On Good Morning Britain, Piers Morgan 'raged’ at the ‘trolls’ attacking Captain Tom. With the Queen, the Prime Minister, celebrities, sports stars and practically every newspaper front-page paying tribute to the man, anyone suggesting this was all a little excessive, out of proportion, or propagandistic was inevitably going to be labelled a “troll”. Morgan framed it as a division between the “ordinary decent people” and “the trolls”. There is no middle ground.
What we are witnessing — whether it’s Piers Morgan preposterous performance on Good Morning Britain, The Sun’s eight-page Captain Tom supplement, Keir Starmer immediately agreeing with the Prime Minister that we clap for Captain Tom until our hands are red raw (but not red like the red flag or anything), or The Daily Mail’s opportunistic statue campaign — is the exploitation and distortion of one person’s life and death to distract from over 100,000 others.
Of course, Captain Tom’s family are entitled to their pride and their grief. Of course, his death is newsworthy because his appearance on BBC Breakfast made his charity campaign rocket to millions raised. And of course, there are plenty of people who were sad to hear he’d died. But — and it is a ‘but’ so large that it would be discernible from space — the rhetoric of the media coverage and the political posturing is overblown to the point of propaganda.
The UK suffers from a very particular disease, exacerbated by our press and political classes, which causes our public debate to default back to a Boy’s Own retelling of the Second World War. In the deranged public consciousness, the Blitz was an example of British forbearance, rather than a dark period in which murder, rape, and rampant theft were common, and Dunkirk was a triumph rather than a military disaster recast as a miracle.
Many men and women who served in the Second World War like Captain Tom Moore didn’t speak about it in the years that followed it.

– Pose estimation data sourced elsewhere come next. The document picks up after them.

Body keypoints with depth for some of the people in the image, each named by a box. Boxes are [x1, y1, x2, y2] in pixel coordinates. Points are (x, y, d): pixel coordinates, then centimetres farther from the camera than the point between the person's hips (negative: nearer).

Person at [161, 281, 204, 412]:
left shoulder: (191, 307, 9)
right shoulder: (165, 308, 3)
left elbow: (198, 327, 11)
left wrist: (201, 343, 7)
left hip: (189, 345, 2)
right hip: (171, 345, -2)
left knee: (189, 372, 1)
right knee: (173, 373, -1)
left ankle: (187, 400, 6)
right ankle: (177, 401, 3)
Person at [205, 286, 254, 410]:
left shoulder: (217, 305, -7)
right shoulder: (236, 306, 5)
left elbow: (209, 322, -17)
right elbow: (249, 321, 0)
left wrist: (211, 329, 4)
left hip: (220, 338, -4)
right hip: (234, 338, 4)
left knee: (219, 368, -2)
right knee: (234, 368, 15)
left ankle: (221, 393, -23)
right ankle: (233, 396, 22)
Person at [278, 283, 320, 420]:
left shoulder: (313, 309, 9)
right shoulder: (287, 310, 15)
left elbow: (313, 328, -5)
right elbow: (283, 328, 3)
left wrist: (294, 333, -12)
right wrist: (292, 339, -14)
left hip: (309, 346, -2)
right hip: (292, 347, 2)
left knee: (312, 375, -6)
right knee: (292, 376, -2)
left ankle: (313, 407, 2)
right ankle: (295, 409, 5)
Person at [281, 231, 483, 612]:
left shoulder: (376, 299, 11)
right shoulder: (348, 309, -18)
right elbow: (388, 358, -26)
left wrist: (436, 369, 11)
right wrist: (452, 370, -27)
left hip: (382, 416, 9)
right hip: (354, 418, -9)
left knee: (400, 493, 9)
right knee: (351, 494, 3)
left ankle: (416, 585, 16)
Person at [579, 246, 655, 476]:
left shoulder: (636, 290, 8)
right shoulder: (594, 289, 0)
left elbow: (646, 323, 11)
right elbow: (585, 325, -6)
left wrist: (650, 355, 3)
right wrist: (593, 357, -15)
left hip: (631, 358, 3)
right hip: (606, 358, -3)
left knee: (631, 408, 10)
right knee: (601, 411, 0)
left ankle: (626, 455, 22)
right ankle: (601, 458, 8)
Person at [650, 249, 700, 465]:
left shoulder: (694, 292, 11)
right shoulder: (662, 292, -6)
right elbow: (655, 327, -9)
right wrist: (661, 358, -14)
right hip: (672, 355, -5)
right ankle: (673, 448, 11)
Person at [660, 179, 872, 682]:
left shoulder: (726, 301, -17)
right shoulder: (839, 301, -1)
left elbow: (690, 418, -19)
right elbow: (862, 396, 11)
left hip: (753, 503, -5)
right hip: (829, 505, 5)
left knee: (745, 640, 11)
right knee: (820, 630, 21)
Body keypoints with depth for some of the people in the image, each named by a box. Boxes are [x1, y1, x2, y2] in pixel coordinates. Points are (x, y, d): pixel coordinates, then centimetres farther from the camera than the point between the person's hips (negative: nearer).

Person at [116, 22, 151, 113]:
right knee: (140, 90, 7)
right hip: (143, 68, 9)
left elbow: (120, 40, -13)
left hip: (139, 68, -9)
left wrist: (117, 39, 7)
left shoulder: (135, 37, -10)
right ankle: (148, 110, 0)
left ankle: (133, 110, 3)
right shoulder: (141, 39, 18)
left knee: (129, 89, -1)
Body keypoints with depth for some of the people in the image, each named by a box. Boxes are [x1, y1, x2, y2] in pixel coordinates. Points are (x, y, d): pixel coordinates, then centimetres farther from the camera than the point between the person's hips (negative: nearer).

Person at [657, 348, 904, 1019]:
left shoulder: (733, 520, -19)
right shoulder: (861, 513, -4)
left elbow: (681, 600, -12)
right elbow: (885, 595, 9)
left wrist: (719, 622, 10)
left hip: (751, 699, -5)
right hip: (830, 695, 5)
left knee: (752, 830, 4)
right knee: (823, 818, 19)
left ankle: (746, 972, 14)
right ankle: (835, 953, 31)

They didn’t see it as a time of triumph and glory, but years of misery, trauma, and grief. But Britain won, right? And that’s all that has mattered to many in the media and politics since then. So in Captain Tom, they once again have an avatar of all that is ‘good’ about Britain and, as ever, the details don’t matter very much.

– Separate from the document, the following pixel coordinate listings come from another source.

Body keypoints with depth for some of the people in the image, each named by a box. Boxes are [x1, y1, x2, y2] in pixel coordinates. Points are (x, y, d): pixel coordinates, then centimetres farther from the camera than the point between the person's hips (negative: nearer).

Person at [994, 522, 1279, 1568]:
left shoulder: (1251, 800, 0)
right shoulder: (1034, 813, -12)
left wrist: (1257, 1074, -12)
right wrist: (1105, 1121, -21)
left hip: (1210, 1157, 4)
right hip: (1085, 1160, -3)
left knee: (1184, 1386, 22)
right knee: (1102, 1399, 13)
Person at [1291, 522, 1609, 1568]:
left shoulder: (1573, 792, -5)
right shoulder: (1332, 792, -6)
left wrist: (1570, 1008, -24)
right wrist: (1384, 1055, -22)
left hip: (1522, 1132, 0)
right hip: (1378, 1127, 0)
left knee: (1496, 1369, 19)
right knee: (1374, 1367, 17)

Captain Tom was a man who lived for a very long time, served in a war that he had no choice but to fight in, and understandably made the most of his moment near the end of his life when his charity campaign blossomed into fame. But he was just a man and the symbolism larded onto him in death says more about the concerns of the columnists and politicians who are using him. The word ‘hero’ has always been a very handy distraction from the real actions and intentions of the state and ever-present establishment.
I didn’t weep for Captain Tom. Neither did most of the columnists who claim that they did at the top of 800 words of barely polished prose about how a man they didn’t know exemplified all the things they were going to write anyway.

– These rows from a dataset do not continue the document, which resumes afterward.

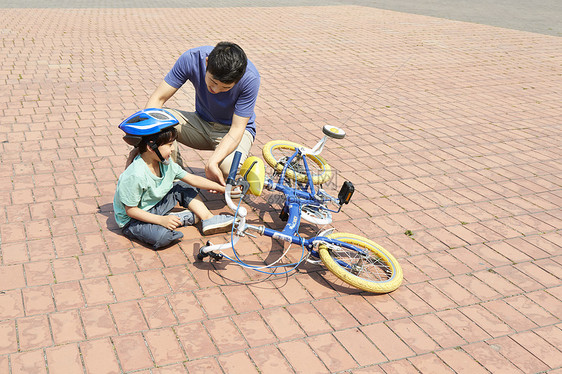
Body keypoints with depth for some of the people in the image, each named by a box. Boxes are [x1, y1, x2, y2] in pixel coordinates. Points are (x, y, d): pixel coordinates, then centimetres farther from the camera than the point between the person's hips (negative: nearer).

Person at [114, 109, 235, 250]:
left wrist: (222, 188, -4)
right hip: (132, 220, -8)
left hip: (154, 207, 8)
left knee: (185, 187, 5)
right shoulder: (135, 176, -31)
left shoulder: (166, 164, -7)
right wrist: (162, 220, -32)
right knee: (163, 236, -35)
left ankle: (208, 219, 2)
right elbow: (131, 210, -26)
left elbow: (192, 179, -2)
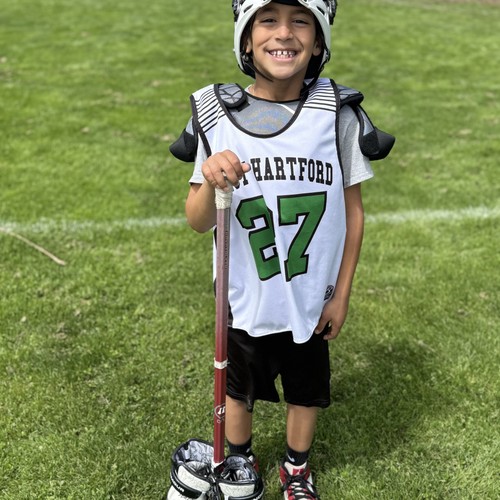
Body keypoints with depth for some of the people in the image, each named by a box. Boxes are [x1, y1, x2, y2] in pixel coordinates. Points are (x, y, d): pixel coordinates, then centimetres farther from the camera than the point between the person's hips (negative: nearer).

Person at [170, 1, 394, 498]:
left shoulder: (339, 113, -12)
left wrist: (341, 294, 0)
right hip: (244, 299, 0)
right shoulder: (216, 114, -12)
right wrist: (211, 185, -30)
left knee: (306, 390, 20)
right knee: (238, 388, 22)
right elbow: (198, 222, -8)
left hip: (311, 301, 0)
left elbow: (352, 210, -3)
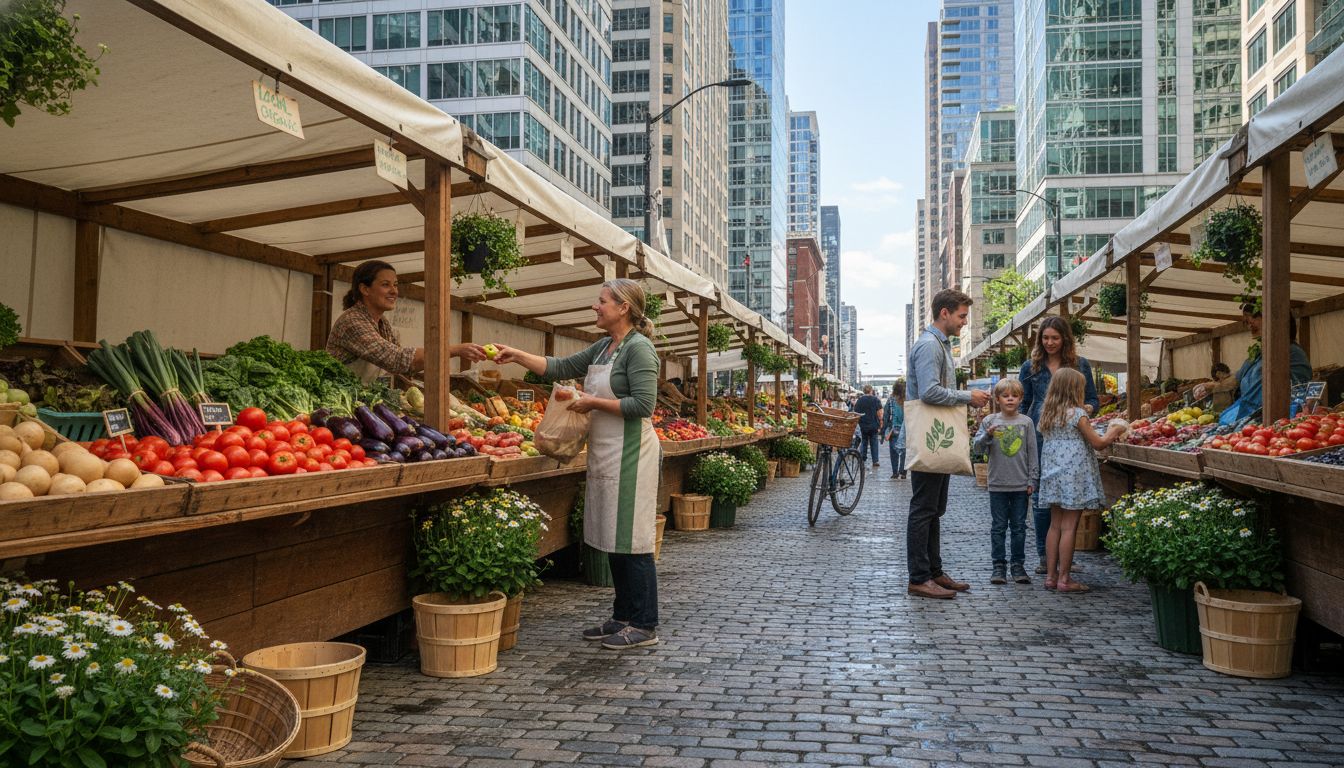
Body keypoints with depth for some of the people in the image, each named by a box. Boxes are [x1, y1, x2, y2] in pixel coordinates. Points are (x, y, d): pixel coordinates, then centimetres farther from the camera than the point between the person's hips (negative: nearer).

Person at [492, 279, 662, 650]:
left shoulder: (638, 348, -12)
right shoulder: (603, 347, 16)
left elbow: (643, 404, -20)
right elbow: (560, 367, 19)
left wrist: (594, 402, -14)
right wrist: (517, 355, 11)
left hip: (629, 454, -9)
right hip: (605, 453, 9)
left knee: (632, 541, -4)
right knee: (613, 538, 13)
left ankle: (645, 626, 4)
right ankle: (623, 617, 23)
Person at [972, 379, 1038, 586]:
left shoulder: (1026, 422, 2)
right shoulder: (990, 421, 0)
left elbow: (1032, 452, 4)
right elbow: (978, 447, -3)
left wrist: (1032, 480, 1)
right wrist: (987, 435, -23)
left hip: (1021, 485, 1)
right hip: (997, 484, 0)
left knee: (1019, 527, 8)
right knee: (998, 526, 5)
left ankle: (1018, 565, 17)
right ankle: (999, 566, 12)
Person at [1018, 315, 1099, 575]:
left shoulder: (1080, 365, 8)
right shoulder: (1030, 367, 9)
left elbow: (1094, 400, 11)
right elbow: (1022, 405, 11)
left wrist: (1087, 408, -13)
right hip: (1040, 438, 0)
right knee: (1041, 495, 0)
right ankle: (1044, 555, 9)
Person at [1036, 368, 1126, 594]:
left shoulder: (1048, 414, 10)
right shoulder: (1077, 414, -11)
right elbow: (1097, 443, -4)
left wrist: (1106, 436, 23)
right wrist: (1115, 431, 14)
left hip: (1053, 474, 7)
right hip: (1073, 477, -7)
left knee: (1055, 525, 11)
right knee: (1069, 527, -4)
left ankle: (1051, 575, 13)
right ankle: (1064, 579, -1)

Conducting an interview later in yesterday’s Today programme, Nick Robinson mused on the subject of Captain Tom:
It was almost as if he became part of our own family.
The families of the other 110,000 people who have died in the UK during this pandemic — many of them needlessly — would be justified in asking:
“Why does the mawkish media give more time to the death of one man after a very long life than my loved one who we didn’t have the foresight to get booked on BBC Breakfast?”